*** Opening SUPPLIED DATA ***

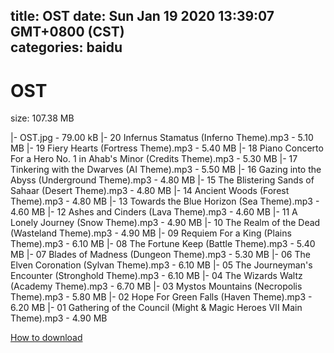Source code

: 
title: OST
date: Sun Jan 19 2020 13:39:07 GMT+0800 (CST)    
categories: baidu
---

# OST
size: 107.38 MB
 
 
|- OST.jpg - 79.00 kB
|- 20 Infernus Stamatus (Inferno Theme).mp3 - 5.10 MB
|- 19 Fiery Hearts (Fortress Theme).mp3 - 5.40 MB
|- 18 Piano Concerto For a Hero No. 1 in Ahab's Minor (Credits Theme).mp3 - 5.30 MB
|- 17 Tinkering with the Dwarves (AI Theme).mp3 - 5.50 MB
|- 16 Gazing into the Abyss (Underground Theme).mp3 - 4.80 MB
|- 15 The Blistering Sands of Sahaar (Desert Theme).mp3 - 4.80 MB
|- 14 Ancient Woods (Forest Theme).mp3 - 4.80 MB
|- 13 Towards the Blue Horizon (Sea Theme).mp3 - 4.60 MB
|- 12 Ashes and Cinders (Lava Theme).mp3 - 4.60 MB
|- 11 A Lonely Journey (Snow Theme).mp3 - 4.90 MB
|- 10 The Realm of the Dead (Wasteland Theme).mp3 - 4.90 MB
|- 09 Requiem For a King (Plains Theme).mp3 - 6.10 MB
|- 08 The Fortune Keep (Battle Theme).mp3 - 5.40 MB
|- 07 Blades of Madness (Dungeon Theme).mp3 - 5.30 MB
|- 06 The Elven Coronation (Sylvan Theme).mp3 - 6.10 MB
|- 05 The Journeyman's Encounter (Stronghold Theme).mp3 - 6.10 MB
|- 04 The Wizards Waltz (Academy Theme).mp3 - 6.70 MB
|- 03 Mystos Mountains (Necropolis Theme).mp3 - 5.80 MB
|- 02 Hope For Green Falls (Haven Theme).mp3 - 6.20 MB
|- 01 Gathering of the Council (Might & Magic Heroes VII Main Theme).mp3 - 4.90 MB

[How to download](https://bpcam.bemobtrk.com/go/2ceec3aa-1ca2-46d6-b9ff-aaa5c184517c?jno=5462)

*** Closing SUPPLIED DATA ***
*** Opening SUPPLIED DATA ***

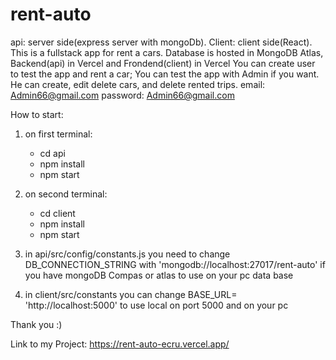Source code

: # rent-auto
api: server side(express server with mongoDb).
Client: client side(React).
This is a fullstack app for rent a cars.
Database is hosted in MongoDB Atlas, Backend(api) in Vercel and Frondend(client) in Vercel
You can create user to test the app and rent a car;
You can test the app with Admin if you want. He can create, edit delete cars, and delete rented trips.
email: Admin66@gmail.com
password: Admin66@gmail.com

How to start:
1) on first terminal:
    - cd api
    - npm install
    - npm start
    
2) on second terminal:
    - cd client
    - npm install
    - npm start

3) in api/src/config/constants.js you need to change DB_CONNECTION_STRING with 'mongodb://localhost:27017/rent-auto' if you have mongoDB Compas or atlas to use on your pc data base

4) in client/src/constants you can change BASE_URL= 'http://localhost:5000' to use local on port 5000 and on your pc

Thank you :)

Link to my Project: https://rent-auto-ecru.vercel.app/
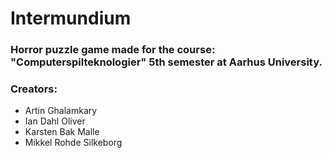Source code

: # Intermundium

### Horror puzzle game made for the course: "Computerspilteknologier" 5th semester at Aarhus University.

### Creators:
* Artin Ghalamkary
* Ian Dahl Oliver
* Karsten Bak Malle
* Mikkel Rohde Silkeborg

*** Closing SUPPLIED DATA ***
*** Opening SUPPLIED DATA ***

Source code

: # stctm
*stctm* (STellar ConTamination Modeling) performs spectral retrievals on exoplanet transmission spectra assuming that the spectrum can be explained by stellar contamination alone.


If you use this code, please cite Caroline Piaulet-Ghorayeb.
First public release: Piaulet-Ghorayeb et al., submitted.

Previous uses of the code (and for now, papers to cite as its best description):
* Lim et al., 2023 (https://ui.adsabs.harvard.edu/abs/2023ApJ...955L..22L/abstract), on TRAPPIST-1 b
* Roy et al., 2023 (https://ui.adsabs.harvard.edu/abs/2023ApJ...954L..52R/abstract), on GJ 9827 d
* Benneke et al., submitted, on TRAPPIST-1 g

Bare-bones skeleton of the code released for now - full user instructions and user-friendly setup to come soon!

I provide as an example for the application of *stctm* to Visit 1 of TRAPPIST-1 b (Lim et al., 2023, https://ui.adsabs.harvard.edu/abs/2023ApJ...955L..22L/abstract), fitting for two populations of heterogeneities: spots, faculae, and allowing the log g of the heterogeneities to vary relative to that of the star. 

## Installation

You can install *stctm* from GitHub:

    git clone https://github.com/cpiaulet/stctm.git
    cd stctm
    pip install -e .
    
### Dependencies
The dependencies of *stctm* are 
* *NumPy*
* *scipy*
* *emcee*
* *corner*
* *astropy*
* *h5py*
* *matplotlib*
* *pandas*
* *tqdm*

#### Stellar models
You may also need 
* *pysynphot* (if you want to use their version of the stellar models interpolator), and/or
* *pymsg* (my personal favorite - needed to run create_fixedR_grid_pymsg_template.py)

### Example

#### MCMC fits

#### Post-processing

*** Closing SUPPLIED DATA ***

- [REQUIRED WORK]: Please retype everything in the records from the line containing "If you use this" down to the line containing "Bare-bones skeleton of", both of those lines included.

- [TASK OUTPUT]:
If you use this code, please cite Caroline Piaulet-Ghorayeb.
First public release: Piaulet-Ghorayeb et al., submitted.

Previous uses of the code (and for now, papers to cite as its best description):
* Lim et al., 2023 (https://ui.adsabs.harvard.edu/abs/2023ApJ...955L..22L/abstract), on TRAPPIST-1 b
* Roy et al., 2023 (https://ui.adsabs.harvard.edu/abs/2023ApJ...954L..52R/abstract), on GJ 9827 d
* Benneke et al., submitted, on TRAPPIST-1 g

Bare-bones skeleton of the code released for now - full user instructions and user-friendly setup to come soon!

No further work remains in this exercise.